Model overfitting very fast

Bonnary · August 21, 2021, 5:26am

The model is overfitting very fast. With just 10 epochs my model gets 97% accuracy from train data but only 62% on test data. I have tried changing the activation, reduce and increase the learning rate but the result is even worse and it never passes 62% accuracy.
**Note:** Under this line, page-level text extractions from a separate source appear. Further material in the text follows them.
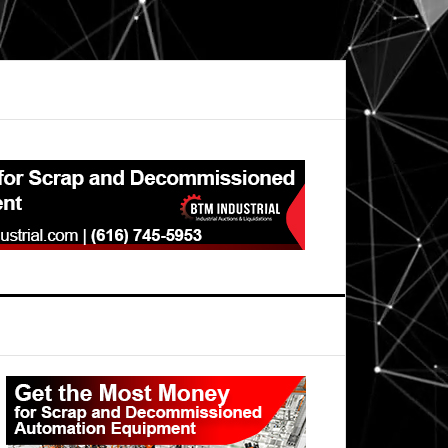
Primary
Sidebar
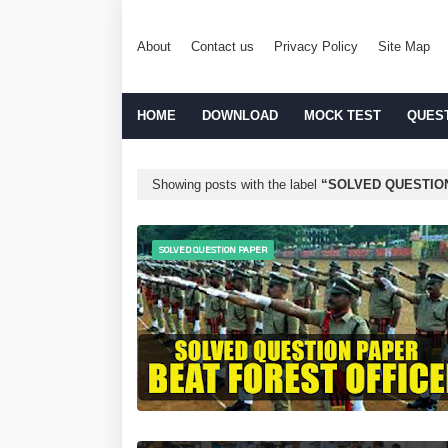
About
Contact us
Privacy Policy
Site Map
HOME
DOWNLOAD
MOCK TEST
QUES
Showing posts with the label
SOLVED QUESTIO
SOLVED QUESTION PAPER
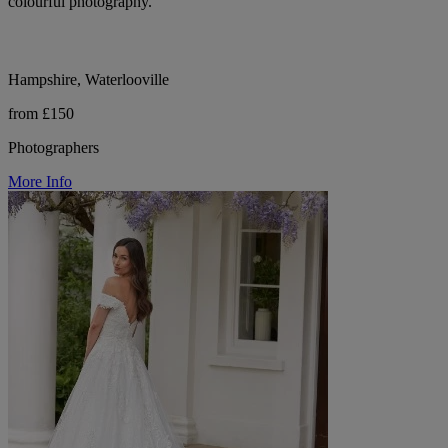
colourful photography.
Hampshire, Waterlooville
from £150
Photographers
More Info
Is there any technique to increase the accuracy?

import tensorflow as tf
import pandas as pd
import matplotlib.pyplot as plt
import numpy as np

Dataset=pd.read_csv('train.csv')
Dataset.dropna(inplace=True)

X = Dataset[["text"]]
y = Dataset[["target"]]

import re 

def Remove_Url(string):
    return re.sub(r'(https|http)?:\/\/(\w|\.|\/|\?|\=|\&|\%|\-)*\b', '', string)

def Handle_Tags(string):
    pattern = re.compile(r'[@|#][^\s]+')
    matches = pattern.findall(string)
    tags = [match[1:] for match in matches]
    # Removing tags from main string
    string = re.sub(pattern, '', string)
    # More weightage to tag by adding them 3 times
    return string + ' ' + ' '.join(tags) + ' '+ ' '.join(tags) + ' ' + ' '.join(tags)

import demoji
demoji.download_codes()

def Handle_emoji(string):
    return demoji.replace_with_desc(string)

def Remove_html(string):
    return re.sub(r'<.*?>|&([a-z0-9]+|#[0-9]{1,6}|#x[0-9a-f]{1,6});', '', str(string))

import nltk 
from nltk.corpus import stopwords
from nltk.stem.snowball import SnowballStemmer

nltk.download('punkt')
nltk.download('stopwords')
stemmer  = SnowballStemmer('english')

stopword = stopwords.words('english')

def Remove_StopAndStem(string):
    string_list = string.split()
    return ' '.join([stemmer.stem(i) for i in string_list if i not in stopword])

def Remove_UC(string):
    thestring = re.sub(r'[^a-zA-Z\s]','', string)
    thestring = re.sub(r'\b\w{1,2}\b', '', thestring)
    return re.sub(' +', ' ', thestring) 

# Step 1. Remove Url
X_clearned = X['text'].apply(Remove_Url)
# Step 2. Handle Tags
X_clearned = X['text'].apply(Handle_Tags)
# Step 3. Handle emoji's
X_clearned = X['text'].apply(Handle_emoji)
# Step 4. Remove HTML Tags
X_clearned = X['text'].apply(Remove_html)
# Step 5. Remove Stopwords and Stemming
X_clearned = X['text'].apply(Remove_StopAndStem)
# Step 6. Removing Useless Characters
X_clearned = X['text'].apply(Remove_UC)

X_new_Data = X_clearned.to_frame()
X_one_hot = pd.get_dummies(X_new_Data)

from sklearn.model_selection import train_test_split
X_train, X_test, y_train, y_test = train_test_split(X_one_hot, y,  test_size=0.2,  random_state=42)

# Set random seed
tf.random.set_seed(42)

# 1. Create the model 
model_4 = tf.keras.Sequential([
  tf.keras.layers.Dense(4,activation=tf.keras.activations.relu),
  tf.keras.layers.Dense(4,activation=tf.keras.activations.relu),
  tf.keras.layers.Dense(1,activation='sigmoid')
])

# 2. Compile the model
model_4.compile(loss=tf.keras.losses.BinaryCrossentropy(),
                optimizer=tf.keras.optimizers.Adam(),
                metrics=['accuracy'])

# 3. Fit the model
history_4 = model_4.fit(X_train, y_train, epochs=10, batch_size=96,validation_data=(X_test, y_test),)

Ekaterina_Dranitsyna · August 21, 2021, 1:45pm

If you are working with text, higher accuracy probably could be reached by using a pretrained transformer model. Usually it achieves better results than simple sequential models. You can find pretrained models on TF Hub. As for examples of using them and fine-tuning to your specific task, you can look at Kaggle or Keras code examples (Natural Language Processing).